* _Dataset excerpts_:

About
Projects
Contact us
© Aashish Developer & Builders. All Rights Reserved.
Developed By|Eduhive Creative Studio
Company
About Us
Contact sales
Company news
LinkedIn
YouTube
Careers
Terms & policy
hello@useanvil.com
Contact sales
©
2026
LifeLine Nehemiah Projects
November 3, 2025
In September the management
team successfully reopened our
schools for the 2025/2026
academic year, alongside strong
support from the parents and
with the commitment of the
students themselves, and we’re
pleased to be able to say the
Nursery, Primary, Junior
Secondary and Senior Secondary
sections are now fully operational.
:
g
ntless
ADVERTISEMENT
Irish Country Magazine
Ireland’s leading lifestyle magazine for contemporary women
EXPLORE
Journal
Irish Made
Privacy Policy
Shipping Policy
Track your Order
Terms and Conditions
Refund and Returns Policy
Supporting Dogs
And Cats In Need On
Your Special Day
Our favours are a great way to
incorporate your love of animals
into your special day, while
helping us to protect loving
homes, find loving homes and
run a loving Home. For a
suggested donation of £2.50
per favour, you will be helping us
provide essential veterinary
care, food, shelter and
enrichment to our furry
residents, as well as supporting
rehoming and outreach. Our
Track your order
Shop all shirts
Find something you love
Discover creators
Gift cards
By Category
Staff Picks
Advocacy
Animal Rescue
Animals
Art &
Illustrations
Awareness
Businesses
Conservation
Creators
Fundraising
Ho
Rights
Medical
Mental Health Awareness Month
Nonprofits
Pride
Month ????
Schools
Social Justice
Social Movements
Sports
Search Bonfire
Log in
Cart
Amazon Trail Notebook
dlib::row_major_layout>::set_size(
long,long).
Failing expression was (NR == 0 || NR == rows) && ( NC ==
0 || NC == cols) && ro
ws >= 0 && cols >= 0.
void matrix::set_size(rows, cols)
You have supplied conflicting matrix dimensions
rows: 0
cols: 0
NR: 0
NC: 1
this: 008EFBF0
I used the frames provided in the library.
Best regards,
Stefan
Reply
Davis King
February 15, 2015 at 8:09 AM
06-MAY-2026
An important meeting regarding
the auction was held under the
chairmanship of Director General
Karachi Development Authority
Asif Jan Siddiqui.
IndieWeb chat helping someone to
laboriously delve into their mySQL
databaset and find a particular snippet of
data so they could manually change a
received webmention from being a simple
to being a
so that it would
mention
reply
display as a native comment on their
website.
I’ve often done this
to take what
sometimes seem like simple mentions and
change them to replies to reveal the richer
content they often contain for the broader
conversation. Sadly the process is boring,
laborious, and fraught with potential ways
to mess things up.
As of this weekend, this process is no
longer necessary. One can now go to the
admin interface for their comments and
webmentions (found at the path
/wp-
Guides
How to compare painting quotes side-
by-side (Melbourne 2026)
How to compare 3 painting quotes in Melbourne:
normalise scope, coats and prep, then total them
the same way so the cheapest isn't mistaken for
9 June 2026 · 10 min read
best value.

* _About this exercise_:
When the word "Month" turns up on a line of the material above, copy that line.

* _Task response_:
Mental Health Awareness Month
Month ????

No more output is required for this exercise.